-- Exercise brief --
Copy the material verbatim, from its start through the line containing "family: Metteniusaceae", including that line.

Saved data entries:
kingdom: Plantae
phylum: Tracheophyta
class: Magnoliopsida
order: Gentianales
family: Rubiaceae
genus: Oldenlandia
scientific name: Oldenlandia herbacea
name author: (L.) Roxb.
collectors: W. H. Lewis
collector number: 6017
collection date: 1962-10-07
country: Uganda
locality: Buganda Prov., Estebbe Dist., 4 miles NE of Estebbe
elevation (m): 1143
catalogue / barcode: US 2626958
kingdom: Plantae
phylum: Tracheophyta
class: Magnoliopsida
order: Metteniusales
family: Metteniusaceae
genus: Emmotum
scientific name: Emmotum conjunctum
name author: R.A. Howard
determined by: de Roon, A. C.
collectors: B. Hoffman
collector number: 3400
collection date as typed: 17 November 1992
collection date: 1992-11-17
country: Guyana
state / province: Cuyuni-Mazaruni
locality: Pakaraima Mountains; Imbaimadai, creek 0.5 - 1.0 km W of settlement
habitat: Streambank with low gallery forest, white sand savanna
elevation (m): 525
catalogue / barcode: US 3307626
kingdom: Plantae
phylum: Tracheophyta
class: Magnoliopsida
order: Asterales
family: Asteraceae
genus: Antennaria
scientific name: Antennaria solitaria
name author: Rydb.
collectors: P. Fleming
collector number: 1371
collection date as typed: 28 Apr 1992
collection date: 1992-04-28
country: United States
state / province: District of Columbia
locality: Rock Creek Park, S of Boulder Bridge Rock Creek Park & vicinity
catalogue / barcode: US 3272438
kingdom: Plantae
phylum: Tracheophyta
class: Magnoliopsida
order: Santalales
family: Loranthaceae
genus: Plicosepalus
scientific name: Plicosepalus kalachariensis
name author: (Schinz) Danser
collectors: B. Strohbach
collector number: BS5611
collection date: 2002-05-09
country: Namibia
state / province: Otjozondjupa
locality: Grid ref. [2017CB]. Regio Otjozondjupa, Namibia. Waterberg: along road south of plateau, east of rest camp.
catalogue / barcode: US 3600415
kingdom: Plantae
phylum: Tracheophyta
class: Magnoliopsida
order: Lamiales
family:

-- Response for this exercise --
kingdom: Plantae
phylum: Tracheophyta
class: Magnoliopsida
order: Gentianales
family: Rubiaceae
genus: Oldenlandia
scientific name: Oldenlandia herbacea
name author: (L.) Roxb.
collectors: W. H. Lewis
collector number: 6017
collection date: 1962-10-07
country: Uganda
locality: Buganda Prov., Estebbe Dist., 4 miles NE of Estebbe
elevation (m): 1143
catalogue / barcode: US 2626958
kingdom: Plantae
phylum: Tracheophyta
class: Magnoliopsida
order: Metteniusales
family: Metteniusaceae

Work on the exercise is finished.